Licencié en droit et en économie politique, professeur d’histoire, 
vous n’aviez pas de formation militaire. Or, vous avez activement participé à l’élaboration de 
cette conception vietnamienne 
de la guerre. Comment êtes-vous devenu général  ?

Le général Giap
. Il aurait fallu poser la question au président Hô Chi Minh. C’est lui qui a choisi pour moi cette carrière militaire. Il m’a chargé de constituer l’embryon d’une force armée.

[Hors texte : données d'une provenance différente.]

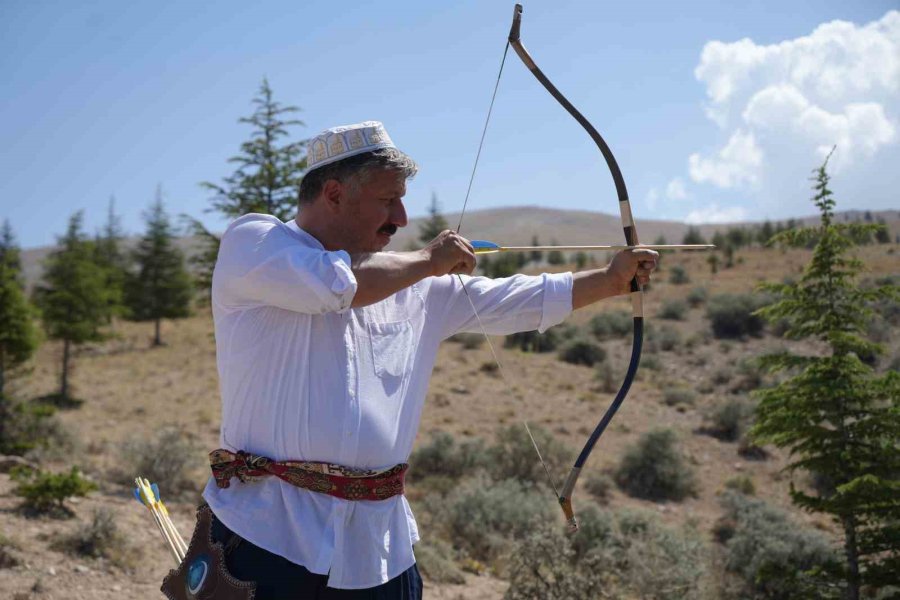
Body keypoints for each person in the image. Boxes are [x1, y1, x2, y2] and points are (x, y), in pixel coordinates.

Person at [200, 121, 658, 599]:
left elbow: (514, 299)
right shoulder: (255, 243)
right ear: (333, 194)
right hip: (266, 537)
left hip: (379, 548)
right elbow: (336, 285)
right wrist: (429, 260)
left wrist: (610, 280)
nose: (400, 218)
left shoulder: (411, 280)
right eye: (387, 200)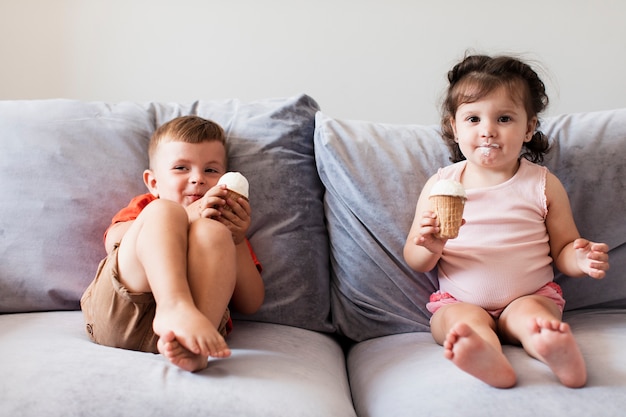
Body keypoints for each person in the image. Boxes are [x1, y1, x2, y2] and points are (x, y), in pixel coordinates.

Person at [403, 54, 610, 388]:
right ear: (454, 128)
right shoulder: (441, 184)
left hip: (530, 295)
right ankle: (486, 357)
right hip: (461, 300)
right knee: (459, 324)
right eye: (473, 119)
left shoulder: (542, 184)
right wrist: (432, 245)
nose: (487, 131)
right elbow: (415, 259)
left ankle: (552, 349)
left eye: (503, 118)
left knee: (534, 318)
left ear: (528, 127)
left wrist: (580, 257)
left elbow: (563, 248)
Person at [81, 115, 264, 372]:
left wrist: (236, 239)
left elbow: (251, 303)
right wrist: (186, 215)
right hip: (123, 312)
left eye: (210, 170)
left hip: (196, 330)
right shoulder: (148, 207)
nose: (198, 179)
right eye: (181, 168)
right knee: (165, 212)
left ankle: (193, 351)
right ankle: (173, 306)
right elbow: (114, 240)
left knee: (214, 232)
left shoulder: (226, 225)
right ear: (154, 182)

Lorsque nous étions impatients de déclencher la lutte contre l’occupation française, Hô nous disait que l’heure du soulèvement n’était pas encore venue. Pour Hô, une armée révolutionnaire capable de vaincre était une armée du peuple. «  Nous devons d’abord gagner le peuple à la révolution, s’appuyer sur lui, disait-il. Si nous avons le peuple, on aura tout.  » C’est le peuple qui fait la victoire et, aujourd’hui encore, si le Parti communiste veut se consolider et se développer, il doit s’appuyer sur lui.

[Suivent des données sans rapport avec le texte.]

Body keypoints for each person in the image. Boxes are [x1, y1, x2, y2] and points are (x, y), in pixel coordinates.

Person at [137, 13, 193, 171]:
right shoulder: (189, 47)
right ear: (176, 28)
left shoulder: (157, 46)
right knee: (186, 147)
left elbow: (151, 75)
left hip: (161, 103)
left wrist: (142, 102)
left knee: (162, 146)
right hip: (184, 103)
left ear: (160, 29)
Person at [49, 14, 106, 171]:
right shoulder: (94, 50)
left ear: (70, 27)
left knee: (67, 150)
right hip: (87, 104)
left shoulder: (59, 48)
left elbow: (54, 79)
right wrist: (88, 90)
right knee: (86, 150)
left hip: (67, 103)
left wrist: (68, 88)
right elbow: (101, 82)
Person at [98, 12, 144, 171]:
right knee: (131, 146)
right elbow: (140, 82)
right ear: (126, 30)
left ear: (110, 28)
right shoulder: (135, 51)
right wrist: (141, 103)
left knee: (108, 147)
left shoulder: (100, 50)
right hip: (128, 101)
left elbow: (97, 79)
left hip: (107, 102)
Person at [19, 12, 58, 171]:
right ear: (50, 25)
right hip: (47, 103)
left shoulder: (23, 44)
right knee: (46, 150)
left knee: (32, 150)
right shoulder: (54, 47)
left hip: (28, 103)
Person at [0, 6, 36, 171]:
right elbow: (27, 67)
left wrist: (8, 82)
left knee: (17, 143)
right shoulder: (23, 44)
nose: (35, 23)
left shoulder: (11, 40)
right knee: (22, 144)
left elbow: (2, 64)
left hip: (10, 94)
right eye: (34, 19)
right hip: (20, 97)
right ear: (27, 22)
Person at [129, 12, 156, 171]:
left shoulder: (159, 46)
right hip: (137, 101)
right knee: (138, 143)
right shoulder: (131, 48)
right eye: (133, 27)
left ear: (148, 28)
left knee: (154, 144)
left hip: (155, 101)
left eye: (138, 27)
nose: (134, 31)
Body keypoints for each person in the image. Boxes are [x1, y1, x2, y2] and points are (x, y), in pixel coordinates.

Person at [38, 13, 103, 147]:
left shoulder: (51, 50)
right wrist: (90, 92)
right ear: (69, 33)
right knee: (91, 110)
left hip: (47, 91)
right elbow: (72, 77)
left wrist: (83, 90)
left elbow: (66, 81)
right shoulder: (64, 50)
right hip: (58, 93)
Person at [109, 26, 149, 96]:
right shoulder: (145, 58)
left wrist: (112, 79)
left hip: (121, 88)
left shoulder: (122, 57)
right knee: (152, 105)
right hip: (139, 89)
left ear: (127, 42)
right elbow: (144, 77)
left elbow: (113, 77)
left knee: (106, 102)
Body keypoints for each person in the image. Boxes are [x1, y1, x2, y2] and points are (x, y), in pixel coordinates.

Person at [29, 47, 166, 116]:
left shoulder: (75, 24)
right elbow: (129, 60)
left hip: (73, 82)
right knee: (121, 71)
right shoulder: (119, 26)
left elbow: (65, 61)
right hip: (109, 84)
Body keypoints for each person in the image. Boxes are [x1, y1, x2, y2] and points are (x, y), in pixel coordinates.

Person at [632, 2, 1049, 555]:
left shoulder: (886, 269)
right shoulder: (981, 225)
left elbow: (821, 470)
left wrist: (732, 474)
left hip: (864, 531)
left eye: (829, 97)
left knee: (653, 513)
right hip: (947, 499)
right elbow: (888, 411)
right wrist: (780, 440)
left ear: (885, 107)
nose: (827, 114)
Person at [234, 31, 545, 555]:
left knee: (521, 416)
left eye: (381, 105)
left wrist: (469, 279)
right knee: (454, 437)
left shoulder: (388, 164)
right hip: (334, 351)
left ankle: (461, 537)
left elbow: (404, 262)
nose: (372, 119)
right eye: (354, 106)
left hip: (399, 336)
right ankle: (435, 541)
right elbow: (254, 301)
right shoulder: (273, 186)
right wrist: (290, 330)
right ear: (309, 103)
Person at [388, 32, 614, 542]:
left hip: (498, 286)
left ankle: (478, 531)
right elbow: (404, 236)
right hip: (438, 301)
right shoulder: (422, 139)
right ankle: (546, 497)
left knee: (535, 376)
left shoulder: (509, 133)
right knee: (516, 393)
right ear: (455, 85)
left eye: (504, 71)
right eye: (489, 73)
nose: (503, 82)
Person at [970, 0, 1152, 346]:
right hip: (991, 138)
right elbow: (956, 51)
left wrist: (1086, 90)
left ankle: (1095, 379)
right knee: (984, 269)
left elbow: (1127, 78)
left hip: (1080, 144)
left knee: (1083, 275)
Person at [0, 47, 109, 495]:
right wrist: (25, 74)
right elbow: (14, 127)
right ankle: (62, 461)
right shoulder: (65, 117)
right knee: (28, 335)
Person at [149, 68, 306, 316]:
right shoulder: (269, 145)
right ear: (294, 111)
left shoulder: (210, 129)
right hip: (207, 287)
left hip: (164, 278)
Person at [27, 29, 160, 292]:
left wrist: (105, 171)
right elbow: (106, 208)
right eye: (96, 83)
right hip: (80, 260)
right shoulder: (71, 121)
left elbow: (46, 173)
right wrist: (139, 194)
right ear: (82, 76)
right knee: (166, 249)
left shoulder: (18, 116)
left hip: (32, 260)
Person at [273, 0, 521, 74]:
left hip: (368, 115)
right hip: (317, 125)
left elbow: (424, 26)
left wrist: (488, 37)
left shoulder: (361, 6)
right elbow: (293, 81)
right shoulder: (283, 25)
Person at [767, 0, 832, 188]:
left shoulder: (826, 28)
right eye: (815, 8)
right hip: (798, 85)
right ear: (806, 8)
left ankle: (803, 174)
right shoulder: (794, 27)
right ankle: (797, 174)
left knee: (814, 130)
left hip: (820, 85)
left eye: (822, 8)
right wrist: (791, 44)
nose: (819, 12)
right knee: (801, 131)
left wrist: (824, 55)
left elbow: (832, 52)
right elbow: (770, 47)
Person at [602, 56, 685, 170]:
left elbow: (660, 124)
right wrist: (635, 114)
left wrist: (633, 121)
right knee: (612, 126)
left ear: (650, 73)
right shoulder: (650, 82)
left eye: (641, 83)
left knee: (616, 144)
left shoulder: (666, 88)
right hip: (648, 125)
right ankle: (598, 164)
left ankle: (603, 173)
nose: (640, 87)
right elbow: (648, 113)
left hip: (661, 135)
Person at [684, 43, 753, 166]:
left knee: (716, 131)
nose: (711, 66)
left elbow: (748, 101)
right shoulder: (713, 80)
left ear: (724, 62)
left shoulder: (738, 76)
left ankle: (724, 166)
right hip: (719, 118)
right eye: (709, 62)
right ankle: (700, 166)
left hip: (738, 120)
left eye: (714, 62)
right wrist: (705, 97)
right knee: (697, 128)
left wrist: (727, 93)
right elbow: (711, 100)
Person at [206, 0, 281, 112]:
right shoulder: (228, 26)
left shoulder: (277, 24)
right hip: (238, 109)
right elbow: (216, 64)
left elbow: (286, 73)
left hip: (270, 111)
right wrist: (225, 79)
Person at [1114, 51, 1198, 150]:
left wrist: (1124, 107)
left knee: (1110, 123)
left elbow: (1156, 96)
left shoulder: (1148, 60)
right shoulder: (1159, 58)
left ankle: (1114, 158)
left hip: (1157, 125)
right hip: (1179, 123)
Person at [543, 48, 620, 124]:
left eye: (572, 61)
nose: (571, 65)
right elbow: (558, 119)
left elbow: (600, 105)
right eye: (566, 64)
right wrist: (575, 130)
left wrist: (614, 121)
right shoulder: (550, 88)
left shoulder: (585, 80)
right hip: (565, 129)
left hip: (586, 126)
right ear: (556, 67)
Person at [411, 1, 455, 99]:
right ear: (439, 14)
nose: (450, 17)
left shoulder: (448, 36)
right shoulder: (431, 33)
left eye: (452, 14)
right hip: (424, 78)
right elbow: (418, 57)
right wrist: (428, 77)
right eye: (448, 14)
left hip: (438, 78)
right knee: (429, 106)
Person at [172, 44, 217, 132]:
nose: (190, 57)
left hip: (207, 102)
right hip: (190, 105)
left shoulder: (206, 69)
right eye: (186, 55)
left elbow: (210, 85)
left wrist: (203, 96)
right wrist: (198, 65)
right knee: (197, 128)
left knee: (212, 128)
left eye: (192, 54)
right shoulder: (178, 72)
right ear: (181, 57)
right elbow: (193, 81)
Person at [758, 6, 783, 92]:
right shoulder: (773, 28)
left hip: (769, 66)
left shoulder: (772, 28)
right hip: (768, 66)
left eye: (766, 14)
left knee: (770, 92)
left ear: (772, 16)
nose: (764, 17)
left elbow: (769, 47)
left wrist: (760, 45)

Le Vietnam est aujourd’hui en paix, les conflits se sont déplacés sur d’autres continents. Que vous inspire la situation internationale  ?

Le général Giap.
Nous sommes en présence d’une situation mondiale difficile, dont on ne sait quelle sera l’évolution. On parle de guerres préventives, de bonheur des peuples imposé par les armes ou par la loi du marché. Il s’agit surtout, pour certains gouvernements, d’imposer leur hégémonie. C’est plutôt la loi de la jungle. On ne peut prédire ce qu’il peut se passer, mais je peux dire que le troisième millénaire doit être celui de la paix. C’est ce qui est le plus important. Nous avons vu de grandes manifestations pour le proclamer. La jeunesse doit savoir apprécier ce qu’est la paix. Le tout est de vivre et de vivre comme des hommes. Faire en sorte que toutes les nations aient leur souveraineté, que chaque homme ait le droit de vivre dignement.

L’Humanité fête son centenaire. Entre notre journal et le Vietnam, il y a une longue histoire de solidarité et de lutte commune pour la paix…

Le général Giap.
Nous avons beaucoup de souvenirs en commun avec l’Humanité et avec le PCF. Pendant les guerres française et américaine, nous avons travaillé régulièrement avec les envoyés spéciaux et les correspondants du journal. Nos relations sont un exemple de solidarité et d’internationalisme. J’adresse à tous nos camarades et à l’Humanité mes salutations et mon optimisme pour un monde qui, à l’heure de la révolution scientifique et technique, doit permettre à chaque homme de ne plus souffrir de la faim et de la maladie.